Abstract

The subject of this study, the step forward—which the author felt to be ‘of evolutionary value’—was occasioned by a Delphi discussion. The debate was opened by Varga's (2003, 2006a) contrastive exposition of diagnoses of present history with respect to Hungary's accession to the European Union, offered by some leading Hungarian sociologists (Henrik Kreutz, Kálmán Kulcsár, Iván Szelényi, Iván Vitányi), in which he tried to place the views of these authors in a value sociological system by Charles Morris (1956, 1964) and Geert Hofstede (1991).
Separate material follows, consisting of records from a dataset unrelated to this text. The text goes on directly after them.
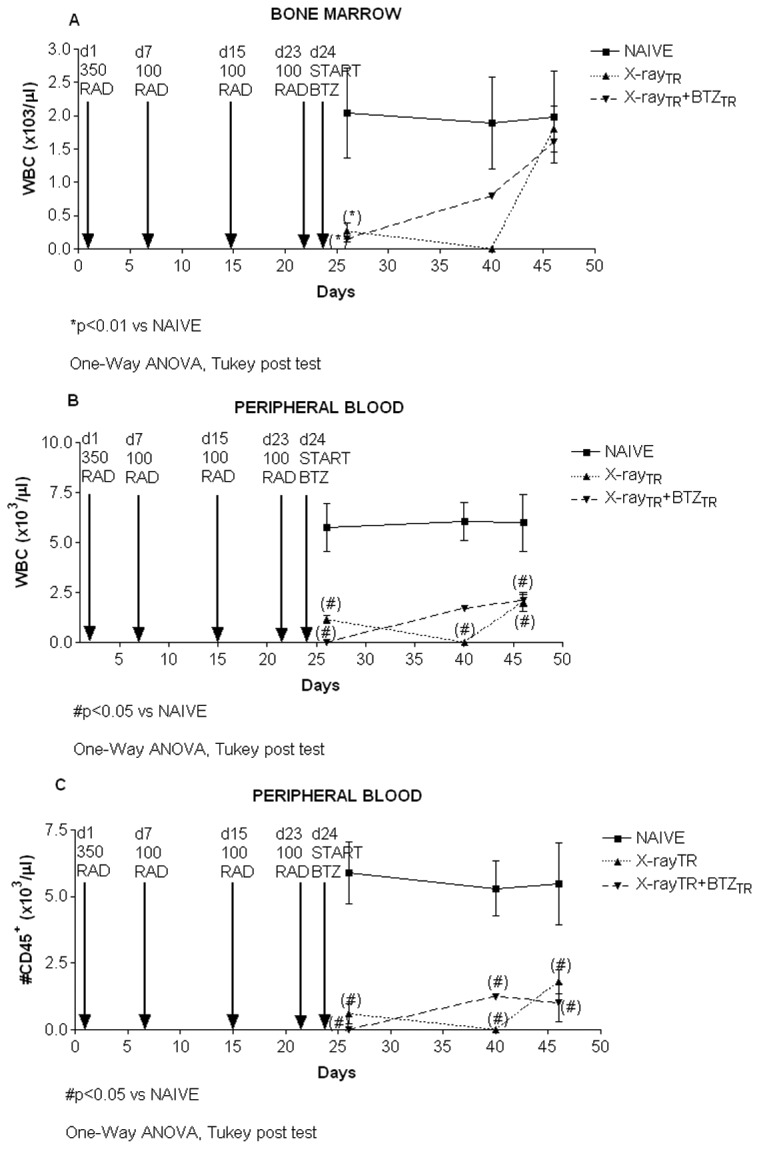
Bone marrow and peripheral blood and bone marrow white blood cells (WBC) count and FACS analysis, experiment 2.Black arrows indicate the treatment given to mice, such as the X-ray irradiation doses (350 RAD induction and 100 RAD maintenance), and bortezomib administrations. For each group of animals, the WBC concentration within the BM (A) or peripheral blood (B) is indicated for the corresponding analysis time point. The number of hematopoietic cells in the peripheral blood expressing the pan-leukocyte antigen CD45 is also reported (C). A comparable immune-suppression was observed in both X-Ray and X-Ray-bortezomib-treated animals after the irradiation induction and maintenance doses, as shown by the decreased cellularity and leukopenia in the BM and spleen of irradiated mice, regardless of bortezomib treatment.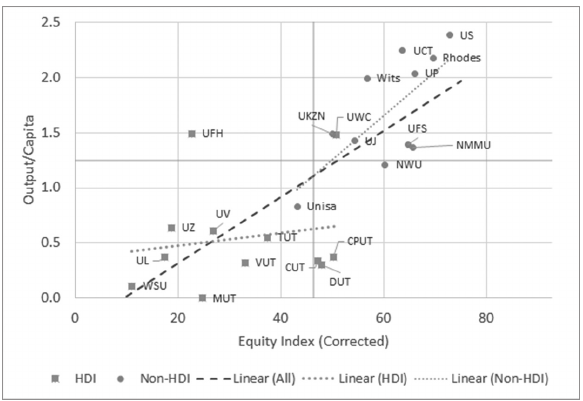
Output per capita versus the corrected Equity Index by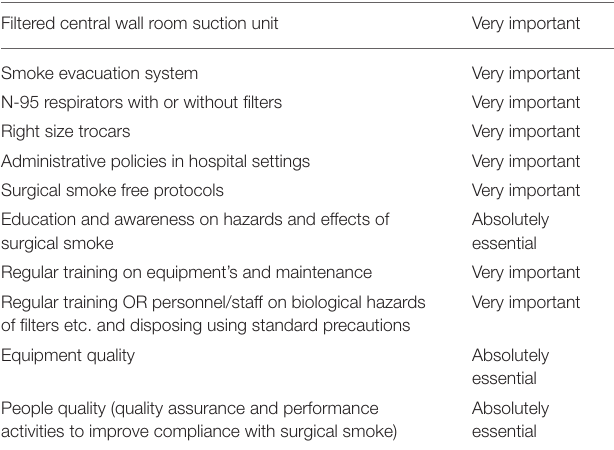
TABLE 2 | Recommendations in achieving smoke free OR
In Morris’ case, this involved recourse to his combination of two systems: one semiotic, the other axiological; in Hofstede's, to his system of ‘software of the mind’ embracing axiology and organizational psychology. This synthesis was opposed by Kreutz (2006a) who offered a new ordering principle which he advanced as truer to life. The present confrontation between the value sociological synthesis advanced by Kreutz, on the one hand, and the trends hallmarked by the names of Morris and Hofstede, on the other hand, provided the author with an opportunity to find a resolution of the tension between desired and desirable, for which he has gained some side light from Robert K. Merton's (1957) theory of the different degrees of insulation of role–activities from observability by members of the role–set (and which has derived further refinement from Jean–Paul Sartre's conception of ‘glance and shame’).